Stored items
>>>

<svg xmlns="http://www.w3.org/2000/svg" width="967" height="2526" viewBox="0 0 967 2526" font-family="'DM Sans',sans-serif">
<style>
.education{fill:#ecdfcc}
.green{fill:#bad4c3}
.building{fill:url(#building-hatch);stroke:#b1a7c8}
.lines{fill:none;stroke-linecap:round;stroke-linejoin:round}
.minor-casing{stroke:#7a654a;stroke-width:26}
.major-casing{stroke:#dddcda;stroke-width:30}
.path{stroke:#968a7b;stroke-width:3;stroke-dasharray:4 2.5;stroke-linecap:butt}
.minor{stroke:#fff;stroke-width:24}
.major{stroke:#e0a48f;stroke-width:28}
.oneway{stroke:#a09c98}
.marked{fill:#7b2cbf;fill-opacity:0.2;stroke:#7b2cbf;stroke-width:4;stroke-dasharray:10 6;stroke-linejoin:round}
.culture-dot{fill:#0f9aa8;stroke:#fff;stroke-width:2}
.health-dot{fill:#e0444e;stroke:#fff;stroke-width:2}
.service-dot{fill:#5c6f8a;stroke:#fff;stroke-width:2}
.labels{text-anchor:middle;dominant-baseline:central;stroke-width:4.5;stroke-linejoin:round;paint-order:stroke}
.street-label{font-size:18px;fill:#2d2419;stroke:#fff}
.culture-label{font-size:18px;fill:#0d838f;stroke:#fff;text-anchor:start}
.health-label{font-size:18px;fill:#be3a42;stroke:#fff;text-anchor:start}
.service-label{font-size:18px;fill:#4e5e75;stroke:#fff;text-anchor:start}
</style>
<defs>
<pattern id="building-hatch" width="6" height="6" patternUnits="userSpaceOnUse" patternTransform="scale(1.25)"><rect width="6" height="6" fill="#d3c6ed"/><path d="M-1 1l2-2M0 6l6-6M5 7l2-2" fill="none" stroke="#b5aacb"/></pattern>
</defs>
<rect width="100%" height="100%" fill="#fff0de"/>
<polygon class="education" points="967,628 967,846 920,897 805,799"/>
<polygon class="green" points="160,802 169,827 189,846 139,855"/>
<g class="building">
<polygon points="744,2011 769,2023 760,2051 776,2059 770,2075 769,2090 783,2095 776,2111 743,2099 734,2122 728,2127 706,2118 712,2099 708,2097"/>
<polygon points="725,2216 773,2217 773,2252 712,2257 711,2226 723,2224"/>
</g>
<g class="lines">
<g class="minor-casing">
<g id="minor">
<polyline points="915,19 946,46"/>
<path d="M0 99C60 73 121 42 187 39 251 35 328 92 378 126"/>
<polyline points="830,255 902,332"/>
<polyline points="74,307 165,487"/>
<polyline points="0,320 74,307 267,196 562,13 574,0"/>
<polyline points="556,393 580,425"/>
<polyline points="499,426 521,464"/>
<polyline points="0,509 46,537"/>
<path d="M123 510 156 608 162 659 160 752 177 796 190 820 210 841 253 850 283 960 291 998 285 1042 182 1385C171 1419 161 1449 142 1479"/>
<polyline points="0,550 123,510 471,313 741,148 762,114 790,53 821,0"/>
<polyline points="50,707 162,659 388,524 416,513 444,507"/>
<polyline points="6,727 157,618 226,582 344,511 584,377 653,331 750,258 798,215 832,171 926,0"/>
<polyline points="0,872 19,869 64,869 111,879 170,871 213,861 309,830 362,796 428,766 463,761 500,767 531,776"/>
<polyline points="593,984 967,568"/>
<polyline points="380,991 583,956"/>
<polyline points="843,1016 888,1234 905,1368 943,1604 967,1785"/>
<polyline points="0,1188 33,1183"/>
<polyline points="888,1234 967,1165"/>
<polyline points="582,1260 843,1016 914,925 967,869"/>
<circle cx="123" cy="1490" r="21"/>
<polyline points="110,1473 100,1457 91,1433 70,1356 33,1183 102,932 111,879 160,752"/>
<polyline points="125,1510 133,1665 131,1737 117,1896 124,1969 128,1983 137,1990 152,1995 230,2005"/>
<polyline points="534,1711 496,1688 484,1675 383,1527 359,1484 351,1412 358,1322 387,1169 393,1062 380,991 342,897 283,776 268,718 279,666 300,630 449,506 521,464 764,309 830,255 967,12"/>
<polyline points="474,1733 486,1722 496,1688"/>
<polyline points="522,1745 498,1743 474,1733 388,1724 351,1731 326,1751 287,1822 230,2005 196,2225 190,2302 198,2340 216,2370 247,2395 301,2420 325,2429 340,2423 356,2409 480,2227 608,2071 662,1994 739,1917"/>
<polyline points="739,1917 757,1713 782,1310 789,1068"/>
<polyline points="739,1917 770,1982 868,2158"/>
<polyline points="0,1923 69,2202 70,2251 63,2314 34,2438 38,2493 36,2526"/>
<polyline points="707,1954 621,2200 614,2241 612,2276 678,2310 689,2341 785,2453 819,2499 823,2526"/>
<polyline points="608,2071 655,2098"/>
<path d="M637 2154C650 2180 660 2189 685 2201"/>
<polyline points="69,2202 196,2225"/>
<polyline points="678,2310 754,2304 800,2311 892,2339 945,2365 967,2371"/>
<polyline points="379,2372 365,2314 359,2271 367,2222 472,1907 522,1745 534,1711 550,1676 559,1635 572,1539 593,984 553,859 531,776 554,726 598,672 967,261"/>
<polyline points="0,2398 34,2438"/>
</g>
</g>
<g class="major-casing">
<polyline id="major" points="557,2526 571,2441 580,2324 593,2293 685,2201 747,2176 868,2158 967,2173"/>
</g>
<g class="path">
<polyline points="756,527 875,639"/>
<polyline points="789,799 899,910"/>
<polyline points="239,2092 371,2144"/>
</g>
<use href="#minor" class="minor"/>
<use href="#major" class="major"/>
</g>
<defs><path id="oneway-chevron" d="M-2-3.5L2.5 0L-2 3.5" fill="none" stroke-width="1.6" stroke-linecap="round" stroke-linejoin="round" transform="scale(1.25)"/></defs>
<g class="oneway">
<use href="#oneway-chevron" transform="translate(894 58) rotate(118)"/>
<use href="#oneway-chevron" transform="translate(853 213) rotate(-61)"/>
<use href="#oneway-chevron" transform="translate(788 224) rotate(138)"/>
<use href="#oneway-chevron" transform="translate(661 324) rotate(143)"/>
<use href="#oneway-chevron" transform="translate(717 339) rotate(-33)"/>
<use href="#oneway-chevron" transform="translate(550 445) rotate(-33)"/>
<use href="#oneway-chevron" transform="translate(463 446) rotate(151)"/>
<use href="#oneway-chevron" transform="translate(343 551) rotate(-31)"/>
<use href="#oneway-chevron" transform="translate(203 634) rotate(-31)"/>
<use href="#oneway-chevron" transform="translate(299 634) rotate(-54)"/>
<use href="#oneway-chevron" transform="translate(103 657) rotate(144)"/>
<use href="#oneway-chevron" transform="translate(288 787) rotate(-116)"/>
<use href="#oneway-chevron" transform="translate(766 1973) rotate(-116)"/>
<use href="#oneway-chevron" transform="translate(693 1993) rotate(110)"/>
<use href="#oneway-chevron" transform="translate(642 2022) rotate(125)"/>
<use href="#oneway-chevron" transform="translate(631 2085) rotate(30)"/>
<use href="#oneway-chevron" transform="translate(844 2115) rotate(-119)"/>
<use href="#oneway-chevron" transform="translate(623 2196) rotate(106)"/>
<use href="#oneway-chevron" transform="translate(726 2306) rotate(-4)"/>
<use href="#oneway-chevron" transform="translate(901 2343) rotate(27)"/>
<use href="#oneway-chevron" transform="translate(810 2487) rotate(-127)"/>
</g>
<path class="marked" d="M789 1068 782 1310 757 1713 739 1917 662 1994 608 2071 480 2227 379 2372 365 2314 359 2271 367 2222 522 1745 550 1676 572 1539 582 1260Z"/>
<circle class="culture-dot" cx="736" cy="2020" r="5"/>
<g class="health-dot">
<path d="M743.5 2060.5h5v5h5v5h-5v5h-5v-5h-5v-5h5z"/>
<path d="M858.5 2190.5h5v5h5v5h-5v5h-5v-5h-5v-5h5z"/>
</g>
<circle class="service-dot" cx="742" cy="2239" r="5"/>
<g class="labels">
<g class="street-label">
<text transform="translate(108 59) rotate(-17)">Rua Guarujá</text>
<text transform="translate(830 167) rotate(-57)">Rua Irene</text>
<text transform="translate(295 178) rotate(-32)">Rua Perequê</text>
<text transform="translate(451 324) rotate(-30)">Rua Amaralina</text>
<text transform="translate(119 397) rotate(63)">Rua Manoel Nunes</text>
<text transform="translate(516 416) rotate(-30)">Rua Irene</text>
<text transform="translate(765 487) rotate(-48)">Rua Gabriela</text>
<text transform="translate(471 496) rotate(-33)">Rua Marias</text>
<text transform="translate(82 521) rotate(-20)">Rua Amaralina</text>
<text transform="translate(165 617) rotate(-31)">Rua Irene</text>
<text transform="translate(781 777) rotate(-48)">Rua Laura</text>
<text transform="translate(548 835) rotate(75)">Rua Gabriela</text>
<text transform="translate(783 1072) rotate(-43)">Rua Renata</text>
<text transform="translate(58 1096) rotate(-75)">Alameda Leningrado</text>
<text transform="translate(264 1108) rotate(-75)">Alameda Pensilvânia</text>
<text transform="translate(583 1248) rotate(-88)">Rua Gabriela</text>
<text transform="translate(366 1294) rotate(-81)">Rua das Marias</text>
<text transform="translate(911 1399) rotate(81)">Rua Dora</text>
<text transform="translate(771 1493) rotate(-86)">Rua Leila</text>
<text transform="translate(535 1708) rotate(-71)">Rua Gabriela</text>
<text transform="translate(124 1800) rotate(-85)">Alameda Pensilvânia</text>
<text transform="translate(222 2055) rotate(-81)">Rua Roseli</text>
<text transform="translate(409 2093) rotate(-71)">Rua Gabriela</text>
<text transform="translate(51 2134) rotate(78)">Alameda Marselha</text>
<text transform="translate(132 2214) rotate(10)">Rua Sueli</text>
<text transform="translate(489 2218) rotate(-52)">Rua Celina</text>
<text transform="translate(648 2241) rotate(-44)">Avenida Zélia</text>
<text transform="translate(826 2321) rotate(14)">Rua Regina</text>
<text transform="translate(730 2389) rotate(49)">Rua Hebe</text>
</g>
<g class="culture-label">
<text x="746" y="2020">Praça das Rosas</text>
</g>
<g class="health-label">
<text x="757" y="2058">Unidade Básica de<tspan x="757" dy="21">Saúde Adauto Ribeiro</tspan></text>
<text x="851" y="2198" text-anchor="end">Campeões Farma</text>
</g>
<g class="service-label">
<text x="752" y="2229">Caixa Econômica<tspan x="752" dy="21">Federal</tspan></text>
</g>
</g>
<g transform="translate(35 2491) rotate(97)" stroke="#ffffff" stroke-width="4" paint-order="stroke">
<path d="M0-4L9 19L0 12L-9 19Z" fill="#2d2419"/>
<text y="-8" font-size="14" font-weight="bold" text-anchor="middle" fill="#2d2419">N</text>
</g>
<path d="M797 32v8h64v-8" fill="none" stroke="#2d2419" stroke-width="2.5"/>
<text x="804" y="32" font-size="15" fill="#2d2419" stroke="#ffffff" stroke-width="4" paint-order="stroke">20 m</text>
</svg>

<<<

WHAT THE EXERCISE ASKS: Check the records above and copy each line that has the string "lines".

SOLUTION FOR THIS EXERCISE:
.lines{fill:none;stroke-linecap:round;stroke-linejoin:round}
<g class="lines">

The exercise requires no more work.